What this task involves: State how many lines of the records below contain the word "benches". Give only the number.

Source data:

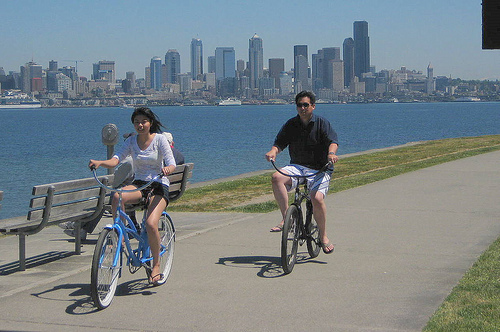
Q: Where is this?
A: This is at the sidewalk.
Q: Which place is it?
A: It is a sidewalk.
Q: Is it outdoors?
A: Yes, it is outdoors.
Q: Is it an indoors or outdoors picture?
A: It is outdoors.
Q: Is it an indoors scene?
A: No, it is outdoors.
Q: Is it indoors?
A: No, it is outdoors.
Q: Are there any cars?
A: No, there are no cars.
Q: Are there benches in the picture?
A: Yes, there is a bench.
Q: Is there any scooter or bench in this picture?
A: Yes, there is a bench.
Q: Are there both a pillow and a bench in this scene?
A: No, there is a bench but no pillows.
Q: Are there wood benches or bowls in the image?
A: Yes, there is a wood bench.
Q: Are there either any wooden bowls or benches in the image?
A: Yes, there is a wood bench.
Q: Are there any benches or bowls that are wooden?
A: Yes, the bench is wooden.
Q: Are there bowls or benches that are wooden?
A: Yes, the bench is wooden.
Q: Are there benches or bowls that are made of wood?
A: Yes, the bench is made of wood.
---
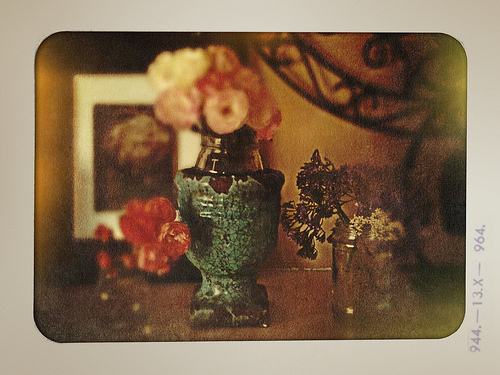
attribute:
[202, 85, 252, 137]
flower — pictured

Reply to the task: 6